══ Source data ══

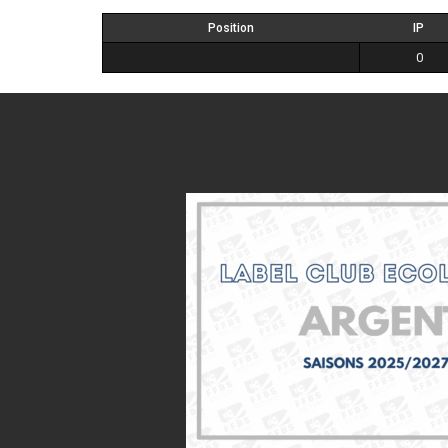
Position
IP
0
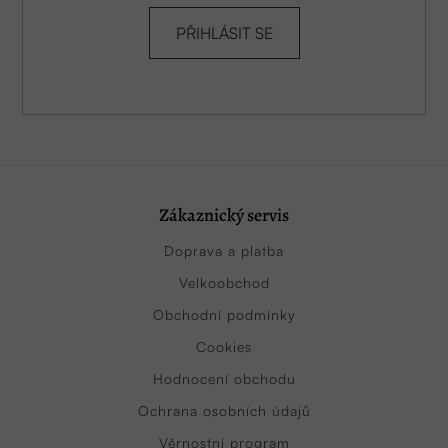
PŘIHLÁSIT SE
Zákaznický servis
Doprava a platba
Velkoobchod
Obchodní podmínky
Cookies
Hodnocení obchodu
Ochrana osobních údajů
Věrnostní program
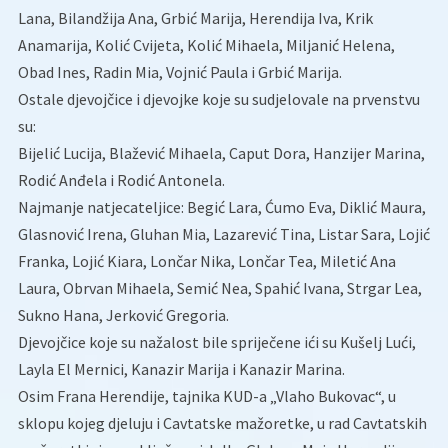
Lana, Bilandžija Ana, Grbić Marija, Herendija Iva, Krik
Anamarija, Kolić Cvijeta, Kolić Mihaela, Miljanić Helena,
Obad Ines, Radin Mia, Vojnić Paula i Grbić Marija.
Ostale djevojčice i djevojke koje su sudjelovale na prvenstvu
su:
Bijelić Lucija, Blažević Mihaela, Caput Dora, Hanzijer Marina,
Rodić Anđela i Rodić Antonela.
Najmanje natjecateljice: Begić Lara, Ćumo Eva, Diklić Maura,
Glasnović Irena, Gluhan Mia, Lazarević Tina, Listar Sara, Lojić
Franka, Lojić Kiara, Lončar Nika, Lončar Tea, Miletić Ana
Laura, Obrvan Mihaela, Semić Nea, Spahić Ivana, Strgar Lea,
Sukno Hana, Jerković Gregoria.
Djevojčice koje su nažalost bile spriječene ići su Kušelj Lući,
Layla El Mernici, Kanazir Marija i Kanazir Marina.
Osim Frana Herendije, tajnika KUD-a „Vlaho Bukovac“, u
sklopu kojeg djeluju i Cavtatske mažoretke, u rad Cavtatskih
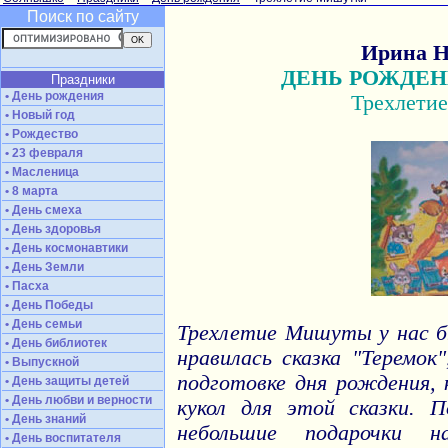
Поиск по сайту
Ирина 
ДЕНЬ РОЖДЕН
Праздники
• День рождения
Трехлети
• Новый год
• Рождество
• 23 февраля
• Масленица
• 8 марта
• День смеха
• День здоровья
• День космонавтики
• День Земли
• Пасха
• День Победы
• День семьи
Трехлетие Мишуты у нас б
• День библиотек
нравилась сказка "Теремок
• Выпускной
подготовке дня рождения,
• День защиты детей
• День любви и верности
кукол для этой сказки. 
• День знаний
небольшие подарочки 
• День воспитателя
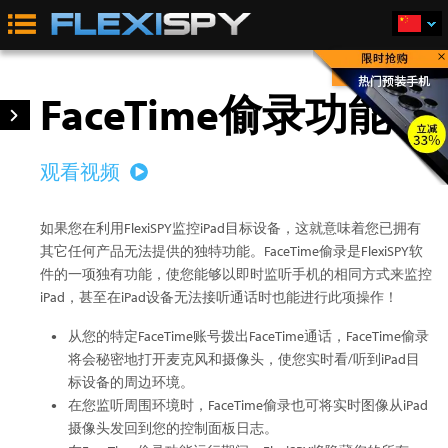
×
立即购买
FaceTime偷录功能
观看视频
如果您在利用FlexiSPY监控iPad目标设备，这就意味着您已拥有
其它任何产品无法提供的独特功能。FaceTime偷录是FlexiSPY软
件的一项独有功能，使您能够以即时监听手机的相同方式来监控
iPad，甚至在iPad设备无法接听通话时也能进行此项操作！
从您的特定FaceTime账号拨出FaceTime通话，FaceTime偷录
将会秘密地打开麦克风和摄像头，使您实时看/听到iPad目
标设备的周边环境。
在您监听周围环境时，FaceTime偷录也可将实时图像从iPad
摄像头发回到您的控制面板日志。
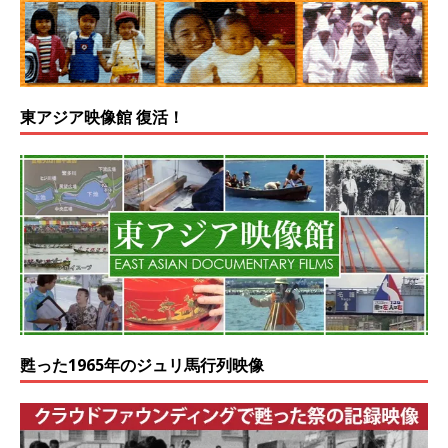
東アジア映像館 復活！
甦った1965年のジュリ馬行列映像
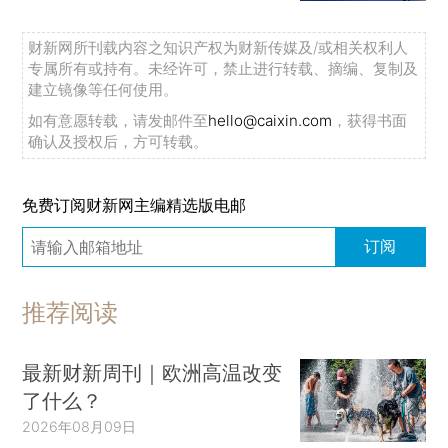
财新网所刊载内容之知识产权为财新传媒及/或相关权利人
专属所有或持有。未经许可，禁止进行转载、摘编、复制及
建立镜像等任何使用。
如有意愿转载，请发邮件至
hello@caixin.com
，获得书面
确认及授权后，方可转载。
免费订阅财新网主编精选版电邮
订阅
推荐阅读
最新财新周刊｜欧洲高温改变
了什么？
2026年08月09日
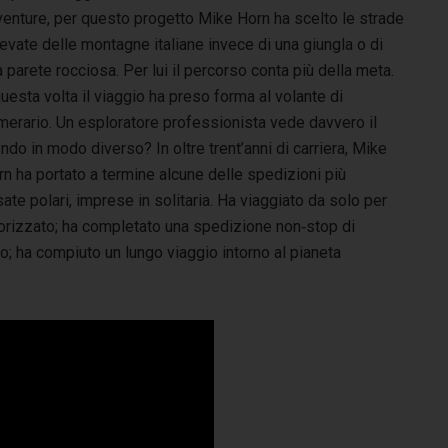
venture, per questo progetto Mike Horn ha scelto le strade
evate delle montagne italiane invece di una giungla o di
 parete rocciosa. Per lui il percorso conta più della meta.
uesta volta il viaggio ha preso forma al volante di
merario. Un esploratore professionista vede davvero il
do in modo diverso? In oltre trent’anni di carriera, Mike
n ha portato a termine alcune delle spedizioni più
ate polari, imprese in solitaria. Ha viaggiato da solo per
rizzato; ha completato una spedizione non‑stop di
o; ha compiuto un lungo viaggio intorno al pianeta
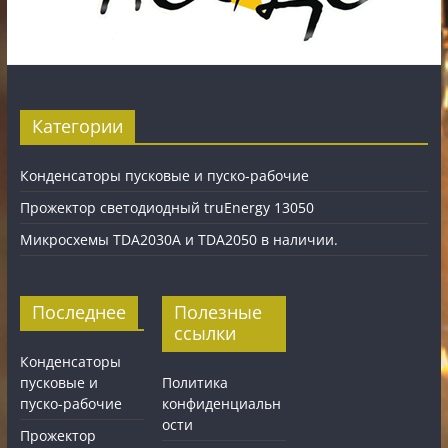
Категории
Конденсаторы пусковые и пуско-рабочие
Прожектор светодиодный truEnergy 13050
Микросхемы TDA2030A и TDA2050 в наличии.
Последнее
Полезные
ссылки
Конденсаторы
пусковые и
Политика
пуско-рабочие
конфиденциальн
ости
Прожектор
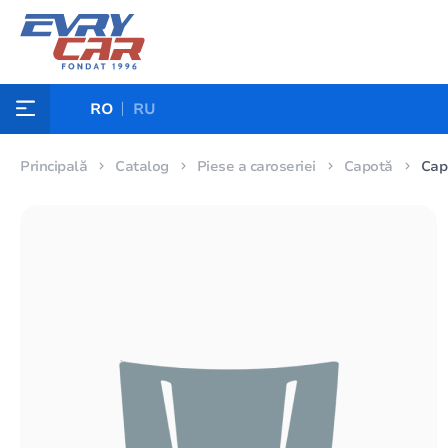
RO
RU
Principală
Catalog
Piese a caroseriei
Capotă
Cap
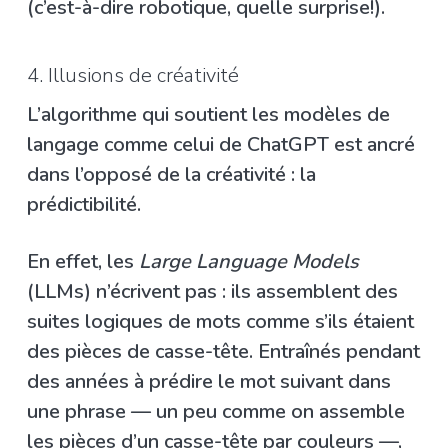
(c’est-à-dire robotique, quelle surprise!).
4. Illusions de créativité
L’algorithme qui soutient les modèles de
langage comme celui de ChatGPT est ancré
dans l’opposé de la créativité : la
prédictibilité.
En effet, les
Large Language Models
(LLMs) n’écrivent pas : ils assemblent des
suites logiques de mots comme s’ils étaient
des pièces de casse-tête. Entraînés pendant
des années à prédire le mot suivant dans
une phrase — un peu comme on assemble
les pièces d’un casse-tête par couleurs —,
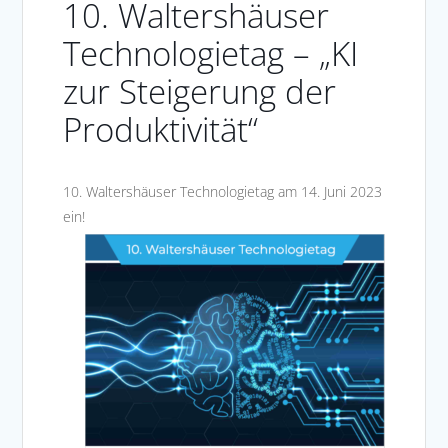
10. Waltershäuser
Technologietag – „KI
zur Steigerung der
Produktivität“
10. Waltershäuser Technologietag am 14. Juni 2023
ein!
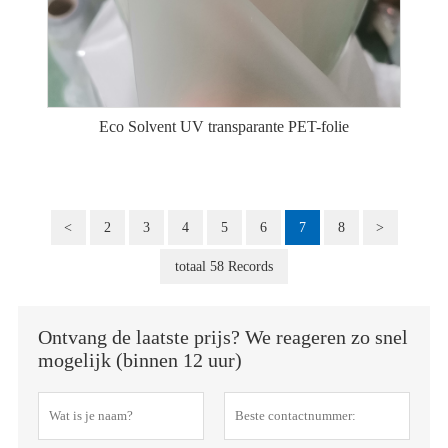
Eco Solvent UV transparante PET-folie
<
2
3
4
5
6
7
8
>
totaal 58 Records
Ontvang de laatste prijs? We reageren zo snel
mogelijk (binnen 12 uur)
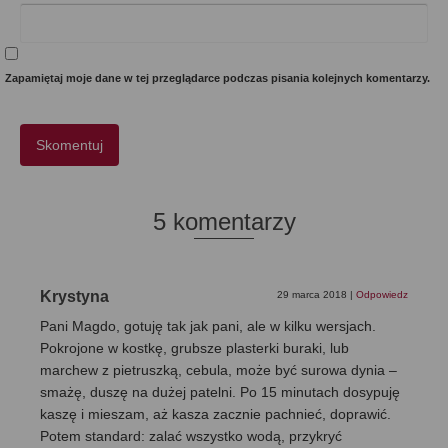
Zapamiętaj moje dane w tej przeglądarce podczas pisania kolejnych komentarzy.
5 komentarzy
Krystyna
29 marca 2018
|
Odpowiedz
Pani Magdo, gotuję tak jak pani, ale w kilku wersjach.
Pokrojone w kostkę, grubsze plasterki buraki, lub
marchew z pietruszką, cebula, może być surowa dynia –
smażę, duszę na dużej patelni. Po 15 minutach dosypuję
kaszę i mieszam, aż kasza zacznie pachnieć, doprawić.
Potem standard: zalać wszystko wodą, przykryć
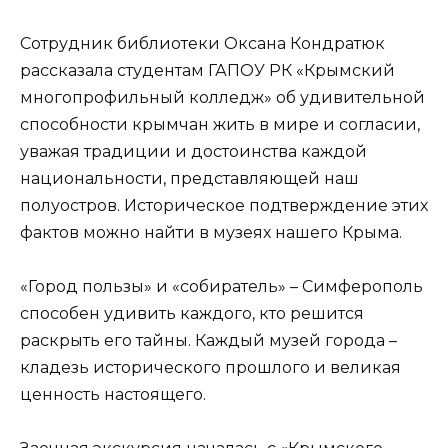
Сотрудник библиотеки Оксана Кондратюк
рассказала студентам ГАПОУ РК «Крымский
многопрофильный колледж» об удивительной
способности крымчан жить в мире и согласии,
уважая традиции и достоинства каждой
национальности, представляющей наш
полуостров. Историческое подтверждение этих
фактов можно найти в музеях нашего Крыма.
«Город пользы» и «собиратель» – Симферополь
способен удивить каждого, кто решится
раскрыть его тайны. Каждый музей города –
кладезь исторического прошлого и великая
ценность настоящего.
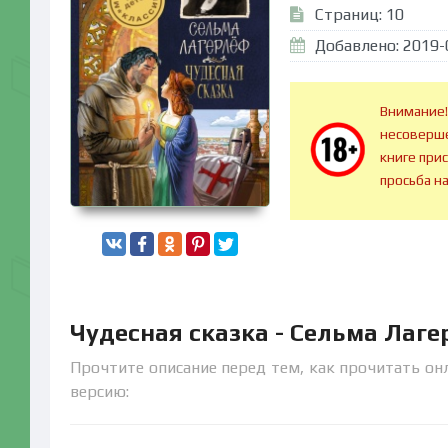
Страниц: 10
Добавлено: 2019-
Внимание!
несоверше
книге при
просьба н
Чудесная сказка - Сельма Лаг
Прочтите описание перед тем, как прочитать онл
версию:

═══

Task to carry out:
Please output each line above exactly and omit all images.

Response:
Position
IP
0
PŘIHLÁSIT SE
Zákaznický servis
Doprava a platba
Velkoobchod
Obchodní podmínky
Cookies
Hodnocení obchodu
Ochrana osobních údajů
Věrnostní program
Lana, Bilandžija Ana, Grbić Marija, Herendija Iva, Krik
Anamarija, Kolić Cvijeta, Kolić Mihaela, Miljanić Helena,
Obad Ines, Radin Mia, Vojnić Paula i Grbić Marija.
Ostale djevojčice i djevojke koje su sudjelovale na prvenstvu
su:
Bijelić Lucija, Blažević Mihaela, Caput Dora, Hanzijer Marina,
Rodić Anđela i Rodić Antonela.
Najmanje natjecateljice: Begić Lara, Ćumo Eva, Diklić Maura,
Glasnović Irena, Gluhan Mia, Lazarević Tina, Listar Sara, Lojić
Franka, Lojić Kiara, Lončar Nika, Lončar Tea, Miletić Ana
Laura, Obrvan Mihaela, Semić Nea, Spahić Ivana, Strgar Lea,
Sukno Hana, Jerković Gregoria.
Djevojčice koje su nažalost bile spriječene ići su Kušelj Lući,
Layla El Mernici, Kanazir Marija i Kanazir Marina.
Osim Frana Herendije, tajnika KUD-a „Vlaho Bukovac“, u
sklopu kojeg djeluju i Cavtatske mažoretke, u rad Cavtatskih
Поиск по сайту
Ирина 
ДЕНЬ РОЖДЕН
Праздники
• День рождения
Трехлети
• Новый год
• Рождество
• 23 февраля
• Масленица
• 8 марта
• День смеха
• День здоровья
• День космонавтики
• День Земли
• Пасха
• День Победы
• День семьи
Трехлетие Мишуты у нас б
• День библиотек
нравилась сказка "Теремок
• Выпускной
подготовке дня рождения,
• День защиты детей
• День любви и верности
кукол для этой сказки. 
• День знаний
небольшие подарочки 
• День воспитателя
×
立即购买
FaceTime偷录功能
观看视频
如果您在利用FlexiSPY监控iPad目标设备，这就意味着您已拥有
其它任何产品无法提供的独特功能。FaceTime偷录是FlexiSPY软
件的一项独有功能，使您能够以即时监听手机的相同方式来监控
iPad，甚至在iPad设备无法接听通话时也能进行此项操作！
从您的特定FaceTime账号拨出FaceTime通话，FaceTime偷录
将会秘密地打开麦克风和摄像头，使您实时看/听到iPad目
标设备的周边环境。
在您监听周围环境时，FaceTime偷录也可将实时图像从iPad
摄像头发回到您的控制面板日志。
東アジア映像館 復活！
甦った1965年のジュリ馬行列映像
财新网所刊载内容之知识产权为财新传媒及/或相关权利人
专属所有或持有。未经许可，禁止进行转载、摘编、复制及
建立镜像等任何使用。
如有意愿转载，请发邮件至
hello@caixin.com
，获得书面
确认及授权后，方可转载。
免费订阅财新网主编精选版电邮
订阅
推荐阅读
最新财新周刊｜欧洲高温改变
了什么？
2026年08月09日
venture, per questo progetto Mike Horn ha scelto le strade
evate delle montagne italiane invece di una giungla o di
 parete rocciosa. Per lui il percorso conta più della meta.
uesta volta il viaggio ha preso forma al volante di
merario. Un esploratore professionista vede davvero il
do in modo diverso? In oltre trent’anni di carriera, Mike
n ha portato a termine alcune delle spedizioni più
ate polari, imprese in solitaria. Ha viaggiato da solo per
rizzato; ha completato una spedizione non‑stop di
o; ha compiuto un lungo viaggio intorno al pianeta
Категории
Конденсаторы пусковые и пуско-рабочие
Прожектор светодиодный truEnergy 13050
Микросхемы TDA2030A и TDA2050 в наличии.
Последнее
Полезные
ссылки
Конденсаторы
пусковые и
Политика
пуско-рабочие
конфиденциальн
ости
Прожектор
RO
RU
Principală
Catalog
Piese a caroseriei
Capotă
Cap
(c’est-à-dire robotique, quelle surprise!).
4. Illusions de créativité
L’algorithme qui soutient les modèles de
langage comme celui de ChatGPT est ancré
dans l’opposé de la créativité : la
prédictibilité.
En effet, les
Large Language Models
(LLMs) n’écrivent pas : ils assemblent des
suites logiques de mots comme s’ils étaient
des pièces de casse-tête. Entraînés pendant
des années à prédire le mot suivant dans
une phrase — un peu comme on assemble
les pièces d’un casse-tête par couleurs —,
10. Waltershäuser
Technologietag – „KI
zur Steigerung der
Produktivität“
10. Waltershäuser Technologietag am 14. Juni 2023
ein!
Eco Solvent UV transparante PET-folie
<
2
3
4
5
6
7
8
>
totaal 58 Records
Ontvang de laatste prijs? We reageren zo snel
mogelijk (binnen 12 uur)
Zapamiętaj moje dane w tej przeglądarce podczas pisania kolejnych komentarzy.
5 komentarzy
Krystyna
29 marca 2018
|
Odpowiedz
Pani Magdo, gotuję tak jak pani, ale w kilku wersjach.
Pokrojone w kostkę, grubsze plasterki buraki, lub
marchew z pietruszką, cebula, może być surowa dynia –
smażę, duszę na dużej patelni. Po 15 minutach dosypuję
kaszę i mieszam, aż kasza zacznie pachnieć, doprawić.
Potem standard: zalać wszystko wodą, przykryć
Сотрудник библиотеки Оксана Кондратюк
рассказала студентам ГАПОУ РК «Крымский
многопрофильный колледж» об удивительной
способности крымчан жить в мире и согласии,
уважая традиции и достоинства каждой
национальности, представляющей наш
полуостров. Историческое подтверждение этих
фактов можно найти в музеях нашего Крыма.
«Город пользы» и «собиратель» – Симферополь
способен удивить каждого, кто решится
раскрыть его тайны. Каждый музей города –
кладезь исторического прошлого и великая
ценность настоящего.
Страниц: 10
Добавлено: 2019-
Внимание!
несоверше
книге при
просьба н
Чудесная сказка - Сельма Лаг
Прочтите описание перед тем, как прочитать онл
версию:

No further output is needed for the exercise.